To back up a bit, Unicode started as an attempt to create a universal alphabet, one large enough to contain all the world’s writing system. Initially it was thought that 216 = 65,536 symbols would be enough, but that didn’t last long. The Unicode standard now contains nearly 100,000 Chinese characters alone, along with myriad other symbols such as graphical drawing elements, mathematical symbols, and emoji.
Private Use Area
Although Unicode is vast, it doesn’t have room to include every symbol anyone might use. Unicode anticipated that contingency and reserved some areas for private use. The most well known example is probably Apple’s use of U+F8FF for their logo . The private use area is also being used for ancient and medieval scripts, as well as for fictional writing systems such as Tolkein’s Tengwar and Cirth.
Because anyone can use the private use area as they wish, there could be conficts. For example, Apple intends U+F8FF to display their logo, but the code point is also used for a Klingon symbol.
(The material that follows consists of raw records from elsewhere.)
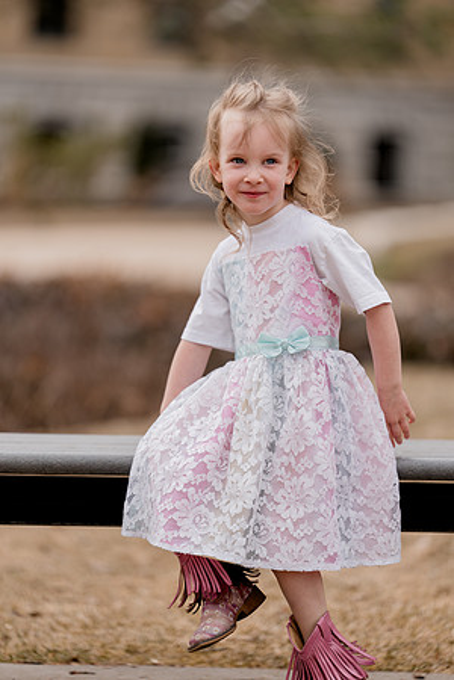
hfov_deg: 9.1
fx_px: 2837
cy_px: 340
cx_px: 227
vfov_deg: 13.7
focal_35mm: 150
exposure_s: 1/2500
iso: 100
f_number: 2
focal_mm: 150
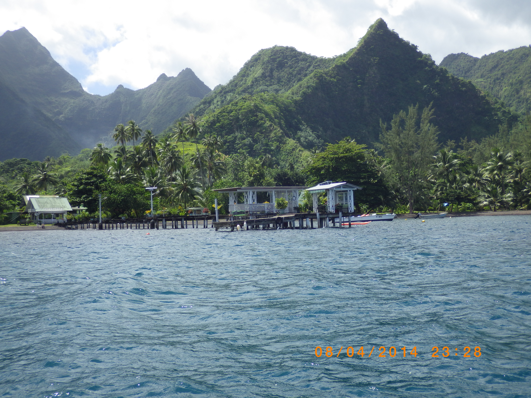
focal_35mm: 44
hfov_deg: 42.9
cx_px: 266
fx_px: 675
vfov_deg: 32.9
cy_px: 199
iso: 125
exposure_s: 1/800
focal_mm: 7.9
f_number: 4
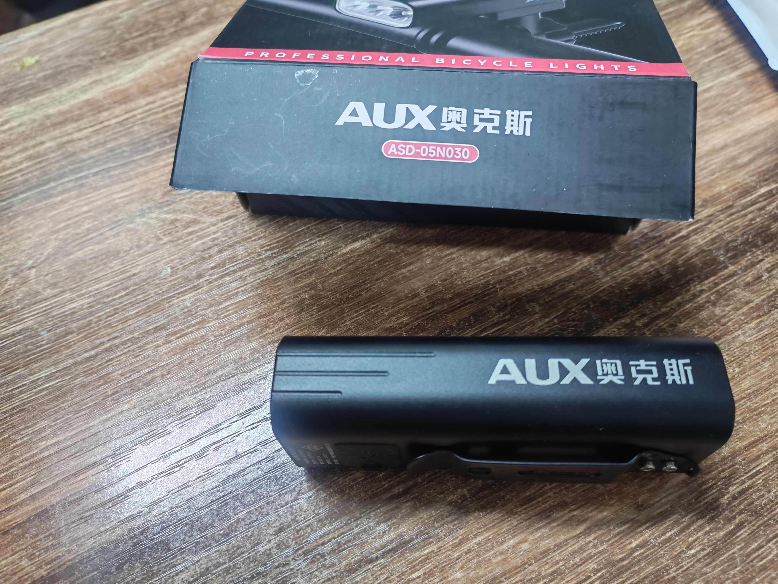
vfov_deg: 51.4
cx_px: 389
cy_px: 292
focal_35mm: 27
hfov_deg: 65.3
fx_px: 607
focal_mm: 5.52
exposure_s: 1/20
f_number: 1.95
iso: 1250
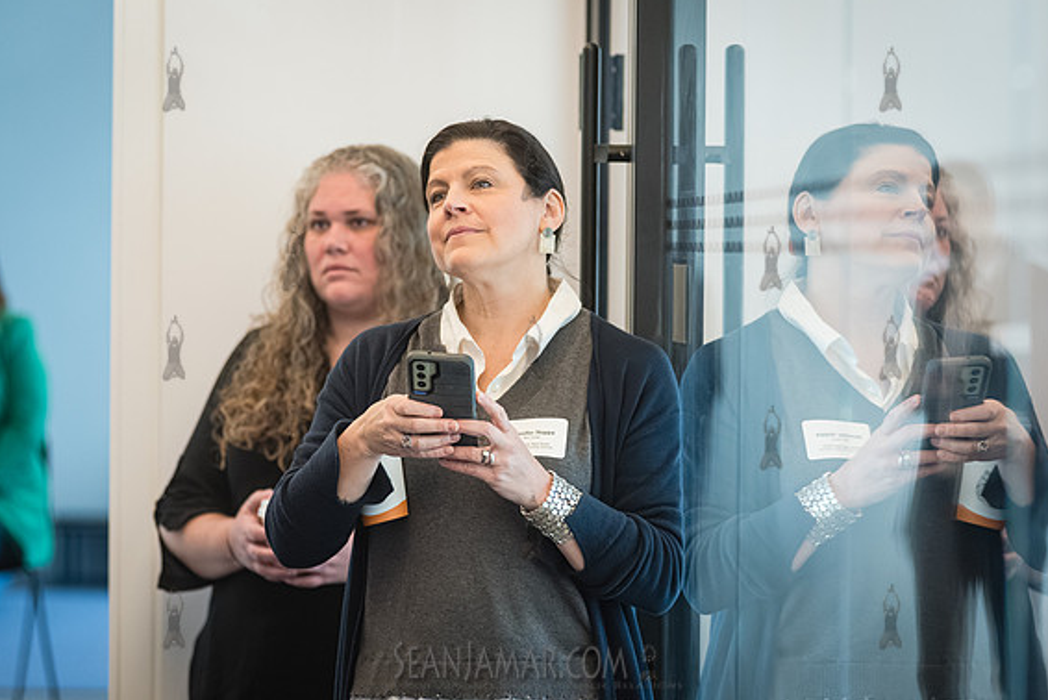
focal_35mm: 162
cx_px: 488
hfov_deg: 12.7
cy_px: 334
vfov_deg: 8.5
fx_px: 4718
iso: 4000
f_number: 3.5
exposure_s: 1/320
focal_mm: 145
We’ll see another example of a conflict at the end of this post.
Privacy
Here’s the chain of thought that leads to privacy. When I started thinking about this post, I thought about creating an image of Tengwar writing, and that made me think about font fingerprinting. Browsers let web servers know what fonts you have installed, which serves a benign purpose: a site may want to send you text formatted in a pariticular font if its available but will fall back to a more common font if necessary.
However, the collection of fonts installed on a particular computer may be unique, or at least used in combination with other browser information to uniquely identify a user. Before installing a Tengwar font I thought about how it would be sure to increase the uniqueness of my font fingerprint.
Tolkein’s Tengwar
J. R. R. Tolkein’s Tengwar writing system has been mapped to Unicode range E000 to E07F.
Here’s a sample. No telling what it looks like in your browser:
When I view the same text in Tecendil online transcriber I see this:
But then I open the text in Emacs I see this:
Both are legitimate renderings because nobody owns the private use areas. The characters that Tecendil uses for Tengwar, apparently some font on my laptop uses to display Chinese characters.
I’m especially curious about the last character, U+E000. Tecendil interprets it as the Tengwar symbol tinco but something on my laptop interprets it as the Mozilla mascot.